YOU SNAG a parking spot on the street in the middle of Brand Boulevard's endless row of car dealerships and as you get out of the car, you can feel the salesmen go into high alert. A possible buyer for that gas-guzzling truck? No, just another food lover on the way to the most exciting and delicious new restaurant to open in a very long time -- Palate Food + Wine.
This is the breakout restaurant for Octavio Becerra, who put in years with Patina Restaurant Group and was the original chef at Pinot Bistro in Studio City. But his cooking at Palate is nothing like the saucy Joachim Splichal style.
At this casual California-Mediterranean bistro and wine bar, it's fresh and direct, polished but not showy, food that anyone can understand, food that celebrates California's great bounty of local ingredients. The lamb's from Sonoma, the lettuces are from Coleman Farms in Carpinteria -- and the butter is made in-house.
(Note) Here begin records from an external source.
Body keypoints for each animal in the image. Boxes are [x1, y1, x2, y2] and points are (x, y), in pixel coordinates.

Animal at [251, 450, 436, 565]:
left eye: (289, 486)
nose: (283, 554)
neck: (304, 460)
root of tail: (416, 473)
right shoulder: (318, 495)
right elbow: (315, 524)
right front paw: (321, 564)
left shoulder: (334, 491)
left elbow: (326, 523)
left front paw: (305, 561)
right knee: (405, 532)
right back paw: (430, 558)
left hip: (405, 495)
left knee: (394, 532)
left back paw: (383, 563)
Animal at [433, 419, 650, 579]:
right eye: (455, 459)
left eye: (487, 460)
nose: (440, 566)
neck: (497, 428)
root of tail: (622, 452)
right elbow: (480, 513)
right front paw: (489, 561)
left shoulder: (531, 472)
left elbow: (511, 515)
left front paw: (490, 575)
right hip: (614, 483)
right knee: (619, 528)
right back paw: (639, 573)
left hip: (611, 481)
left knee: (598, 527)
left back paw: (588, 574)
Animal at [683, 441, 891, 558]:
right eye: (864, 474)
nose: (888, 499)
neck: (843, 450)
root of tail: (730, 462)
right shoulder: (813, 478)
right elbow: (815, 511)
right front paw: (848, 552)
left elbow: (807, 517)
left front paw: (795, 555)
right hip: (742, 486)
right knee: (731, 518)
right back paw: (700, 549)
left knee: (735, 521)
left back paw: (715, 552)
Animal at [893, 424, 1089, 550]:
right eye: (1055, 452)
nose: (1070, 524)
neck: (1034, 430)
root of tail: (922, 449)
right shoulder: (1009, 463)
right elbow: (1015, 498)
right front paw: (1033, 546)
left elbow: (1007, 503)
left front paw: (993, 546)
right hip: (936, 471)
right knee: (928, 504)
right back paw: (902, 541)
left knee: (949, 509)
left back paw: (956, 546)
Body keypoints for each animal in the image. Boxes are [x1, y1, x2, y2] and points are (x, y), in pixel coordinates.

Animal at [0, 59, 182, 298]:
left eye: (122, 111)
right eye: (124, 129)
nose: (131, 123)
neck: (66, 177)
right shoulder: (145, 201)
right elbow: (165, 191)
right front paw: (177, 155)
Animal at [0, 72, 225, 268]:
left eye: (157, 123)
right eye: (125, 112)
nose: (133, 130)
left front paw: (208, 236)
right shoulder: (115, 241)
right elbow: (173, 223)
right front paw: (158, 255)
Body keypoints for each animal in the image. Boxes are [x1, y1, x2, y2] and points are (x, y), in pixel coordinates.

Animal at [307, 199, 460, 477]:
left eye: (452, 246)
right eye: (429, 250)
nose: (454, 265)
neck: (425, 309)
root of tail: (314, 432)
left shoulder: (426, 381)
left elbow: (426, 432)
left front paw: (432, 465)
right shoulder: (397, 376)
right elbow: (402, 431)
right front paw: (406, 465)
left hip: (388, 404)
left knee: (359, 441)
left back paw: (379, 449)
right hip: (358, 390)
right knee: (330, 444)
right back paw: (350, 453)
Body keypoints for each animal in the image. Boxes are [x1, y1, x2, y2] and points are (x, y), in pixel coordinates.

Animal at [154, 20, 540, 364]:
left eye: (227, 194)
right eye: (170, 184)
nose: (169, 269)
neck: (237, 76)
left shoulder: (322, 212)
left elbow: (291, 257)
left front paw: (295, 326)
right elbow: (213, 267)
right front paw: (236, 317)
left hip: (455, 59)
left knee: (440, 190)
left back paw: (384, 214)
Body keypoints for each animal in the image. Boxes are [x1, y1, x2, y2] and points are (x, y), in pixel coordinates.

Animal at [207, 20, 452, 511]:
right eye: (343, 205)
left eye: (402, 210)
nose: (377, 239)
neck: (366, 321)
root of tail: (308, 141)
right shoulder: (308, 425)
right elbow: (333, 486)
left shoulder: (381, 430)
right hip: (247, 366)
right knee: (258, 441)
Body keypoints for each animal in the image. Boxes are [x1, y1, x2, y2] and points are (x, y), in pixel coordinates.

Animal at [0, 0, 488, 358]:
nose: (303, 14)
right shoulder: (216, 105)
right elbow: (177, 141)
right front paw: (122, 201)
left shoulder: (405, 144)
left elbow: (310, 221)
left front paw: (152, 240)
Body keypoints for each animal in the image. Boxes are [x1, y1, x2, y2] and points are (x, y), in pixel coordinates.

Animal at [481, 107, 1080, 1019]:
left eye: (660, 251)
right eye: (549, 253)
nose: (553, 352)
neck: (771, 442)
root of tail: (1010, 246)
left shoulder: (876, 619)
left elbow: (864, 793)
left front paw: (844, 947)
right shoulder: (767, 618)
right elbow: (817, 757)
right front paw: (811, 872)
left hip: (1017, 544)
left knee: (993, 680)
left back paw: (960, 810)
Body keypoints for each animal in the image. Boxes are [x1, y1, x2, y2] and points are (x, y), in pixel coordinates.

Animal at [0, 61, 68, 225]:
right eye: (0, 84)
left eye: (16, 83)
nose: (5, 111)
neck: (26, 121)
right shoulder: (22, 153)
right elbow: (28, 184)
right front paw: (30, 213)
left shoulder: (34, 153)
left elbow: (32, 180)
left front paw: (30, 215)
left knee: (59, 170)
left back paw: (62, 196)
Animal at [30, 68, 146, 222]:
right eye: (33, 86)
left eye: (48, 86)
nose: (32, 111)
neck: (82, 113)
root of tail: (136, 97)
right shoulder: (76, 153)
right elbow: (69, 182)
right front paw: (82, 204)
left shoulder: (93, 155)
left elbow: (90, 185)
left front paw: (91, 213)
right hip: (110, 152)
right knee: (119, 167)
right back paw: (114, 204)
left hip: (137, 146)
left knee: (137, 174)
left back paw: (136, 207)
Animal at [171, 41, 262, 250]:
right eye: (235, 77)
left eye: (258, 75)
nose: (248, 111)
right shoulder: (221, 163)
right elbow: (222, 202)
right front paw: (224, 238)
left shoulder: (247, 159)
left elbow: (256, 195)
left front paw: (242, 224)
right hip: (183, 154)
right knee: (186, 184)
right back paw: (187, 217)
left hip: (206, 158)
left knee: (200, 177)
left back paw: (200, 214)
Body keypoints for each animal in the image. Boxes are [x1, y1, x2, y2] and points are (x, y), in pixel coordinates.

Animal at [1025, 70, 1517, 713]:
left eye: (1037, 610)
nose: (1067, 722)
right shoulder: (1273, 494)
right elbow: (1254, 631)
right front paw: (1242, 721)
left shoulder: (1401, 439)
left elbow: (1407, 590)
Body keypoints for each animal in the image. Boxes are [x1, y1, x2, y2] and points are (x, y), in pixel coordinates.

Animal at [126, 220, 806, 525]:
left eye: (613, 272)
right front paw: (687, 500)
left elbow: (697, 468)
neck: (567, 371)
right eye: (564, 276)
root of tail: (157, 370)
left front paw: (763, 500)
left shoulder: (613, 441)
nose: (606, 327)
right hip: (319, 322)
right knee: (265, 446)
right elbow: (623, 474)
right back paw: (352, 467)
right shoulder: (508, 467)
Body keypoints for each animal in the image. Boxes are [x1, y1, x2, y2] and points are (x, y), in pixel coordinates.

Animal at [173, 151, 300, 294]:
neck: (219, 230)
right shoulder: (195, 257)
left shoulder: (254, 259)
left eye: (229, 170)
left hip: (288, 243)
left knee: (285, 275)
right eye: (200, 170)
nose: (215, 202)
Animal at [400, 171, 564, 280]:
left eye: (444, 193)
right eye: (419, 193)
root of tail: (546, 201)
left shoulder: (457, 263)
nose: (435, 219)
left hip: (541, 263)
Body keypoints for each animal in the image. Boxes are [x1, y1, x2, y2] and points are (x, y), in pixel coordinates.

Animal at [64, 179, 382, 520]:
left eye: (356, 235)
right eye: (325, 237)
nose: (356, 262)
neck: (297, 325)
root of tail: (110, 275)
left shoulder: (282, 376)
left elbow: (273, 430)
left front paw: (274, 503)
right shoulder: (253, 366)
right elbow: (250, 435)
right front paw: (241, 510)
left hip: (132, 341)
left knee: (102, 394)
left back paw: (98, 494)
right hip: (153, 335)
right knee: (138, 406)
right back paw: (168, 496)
Plus, Palate includes a wine shop and wine bar at the back where you can stop in for a quick -- or a lengthy -- bite at one of the communal tables there and pick up a few bottles to go as well. And Palate does all this while changing the irresistible menu frequently and pricing everything under $20.
Becerra came out of the club scene in the late '80s and flaunts one of the better chef tattoos I've ever seen: a life-size Japanese knife inked onto his forearm. But his Mohawk is now a silvery vestige of its former flamboyant self.
Inside the dazzling white former Bekins warehouse built in 1928, the ground-floor space has a straightforward bistro look. There's a curved bar at the front of a long narrow room divided into thirds by transparent fabric panels printed with a pale photo image of grapes. Handblown glass grapes spill over the sides of a pair of giant urns, a tongue-in cheek reference to the wine, which is such a big part of Palate's charm. Becerra's chef-partner is Gary Menes, who worked with him for nine years at the Patina Restaurant Group. With Becerra, Menes is doing his best cooking yet and Becerra himself doesn't miss a beat. A real pro, he moves easily between the kitchen and the dining room, but mostly stays squarely in front of the small open kitchen, inspecting and finishing off every dish before it goes out to a table.
From a corner banquette one night I watch the way Becerra sniffs a potato-size truffle before shaving it over the night's special, risotto with summer truffles. Just the way he finesses the truffle, letting the slices fall in a lovely loose drift over the rice, persuades me to add the risotto to our order. And the coddled egg with summer truffles too.